Good also because after a couple of long, frustrating months going back over some sections of my thesis, I’ve turned a corner and I’m finding some really interesting results 😀 I’m genuinely excited every time I sit down to work at the moment and that’s quite wonderful.
Two bakes happened this afternoon – these cookies, and some rather lovely brownies that I’ll write about in a separate post. I’d wanted to make something cinnamon-y and warming, and when I saw that Sainsbury’s are doing some dried sultanas and apple pieces already infused with the spice, I knew I was on to a winner. These are very soft, gooey cookies – not a crunch to be found. But they’re quite lovely.
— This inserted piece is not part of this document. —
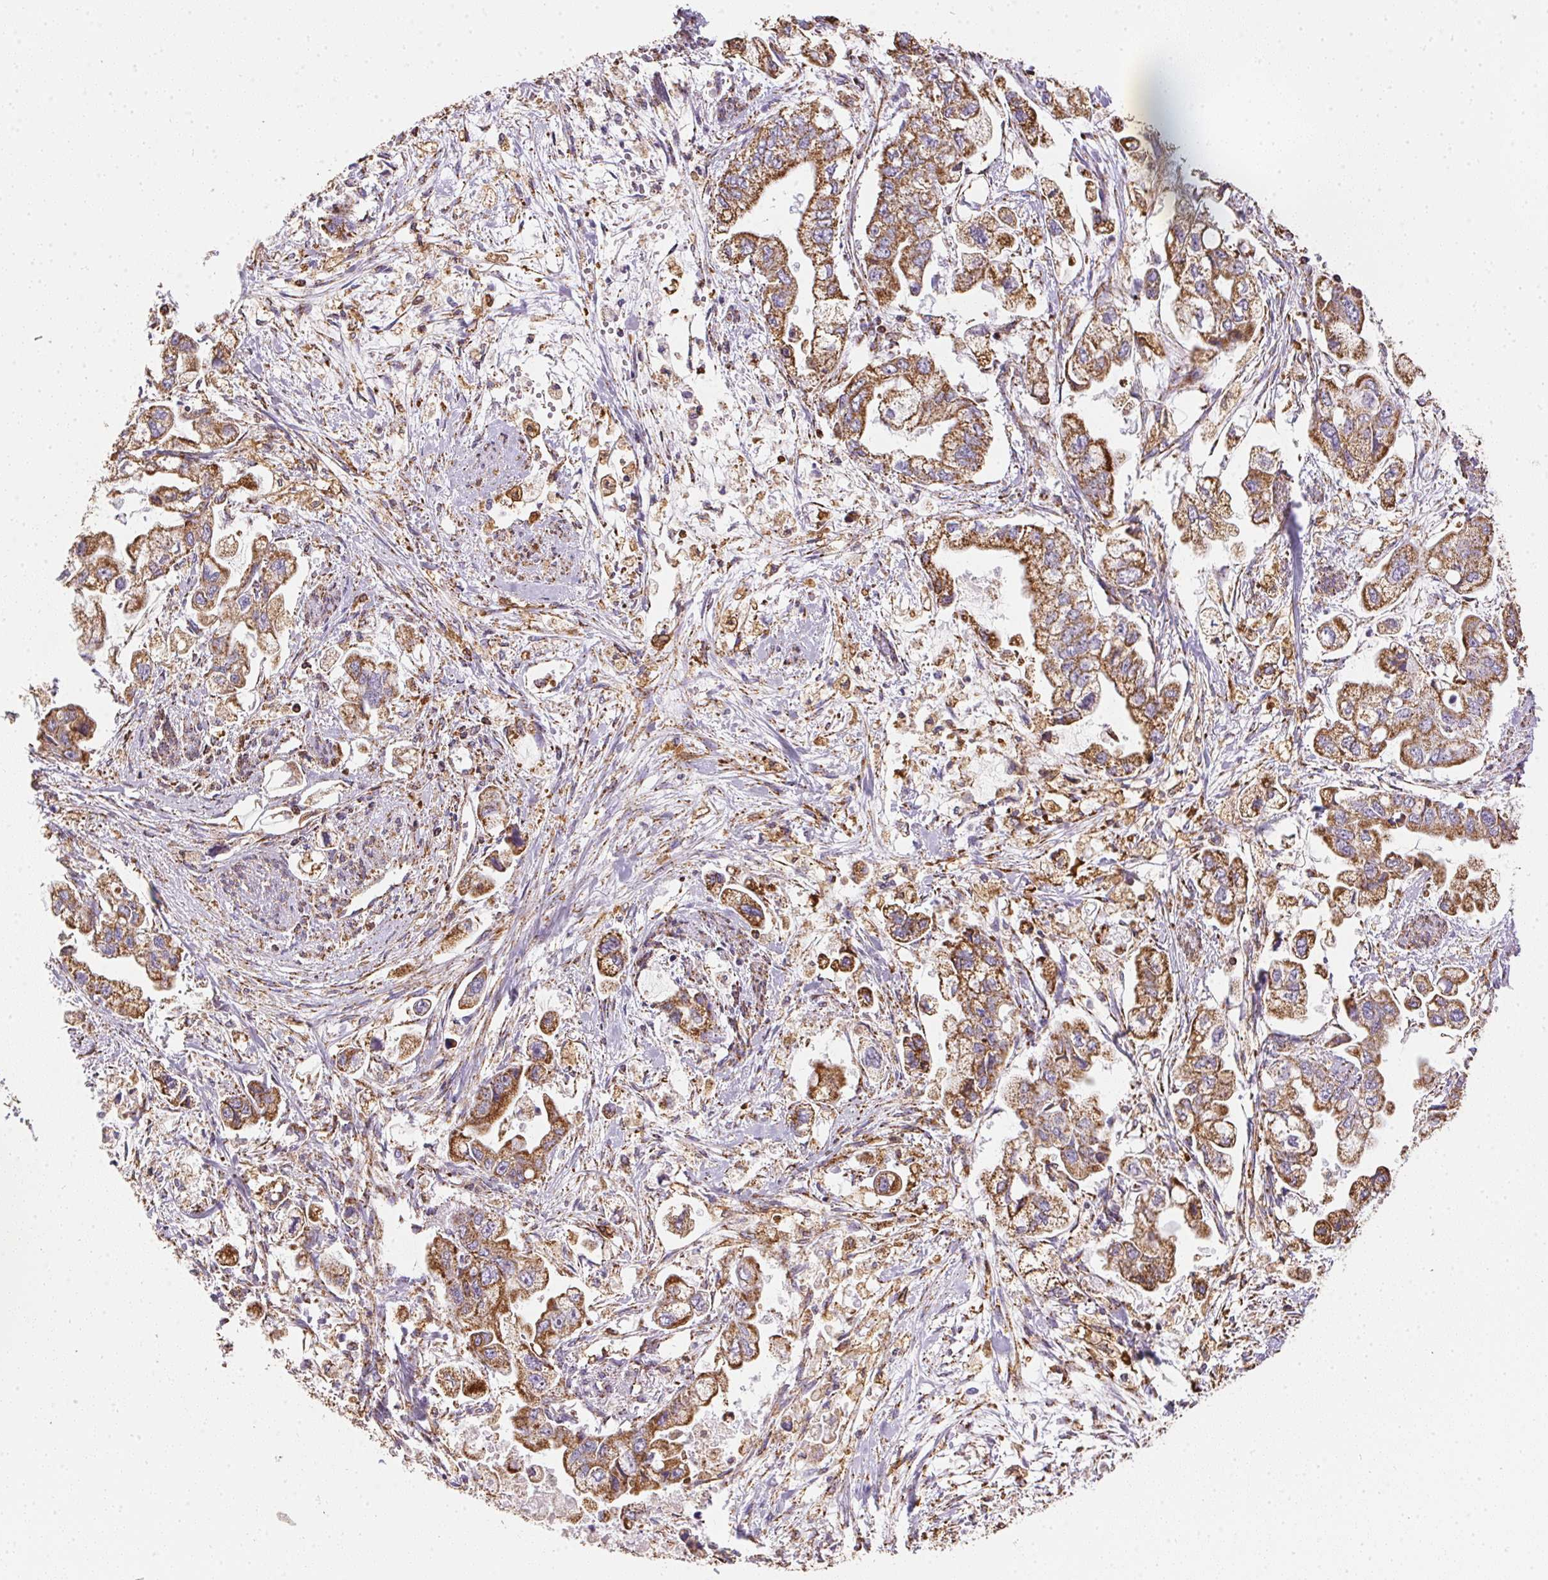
{"staining": {"intensity": "strong", "quantity": ">75%", "location": "cytoplasmic/membranous"}, "tissue": "stomach cancer", "cell_type": "Tumor cells", "image_type": "cancer", "snomed": [{"axis": "morphology", "description": "Normal tissue, NOS"}, {"axis": "morphology", "description": "Adenocarcinoma, NOS"}, {"axis": "topography", "description": "Stomach"}], "caption": "The image demonstrates staining of stomach cancer (adenocarcinoma), revealing strong cytoplasmic/membranous protein expression (brown color) within tumor cells.", "gene": "MAPK11", "patient": {"sex": "male", "age": 62}}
And perfect for a misty autumn afternoon.
Turning Season Cookies (original recipe here)
Makes 7 large cookies
- 50g butter
- 50g demerera sugar
- 1 egg
- 1 heaped tsp cinnamon powder
- 50g plain flour
- 1tsp baking powder
- 1 Graze porridge portion in apple and cinnamon
- 75g (half a bag) Sainsbury’s ‘baking additions’ in sultana and cinnamon apple
- 60g flame raisins
- Heat oven to 180 C / 160 C (fan assisted) / gas 4. Grease a large baking sheet
- In a large bowl, mix the butter and sugar together until soft.
- Add the egg and cinnamon powder and mix well
- In another bowl, combine the flour, baking powder, Graze porridge portion, spicy sultanas and apple pieces, and raisins and mix together before adding to the butter mixture. Stir in the honey from the Graze portion too 🙂
- Drop heaped dessertspoonfuls of the cookie dough onto the baking sheet and bake for 10-12 minutes or until lightly golden
- Remove them from the oven, they should be golden but will still seem a tiny bit soft to the touch. Leave them on the tray for a minute (this lets them settle slightly) before transferring them to a cooling tray to completely cool. Store in an air tight container.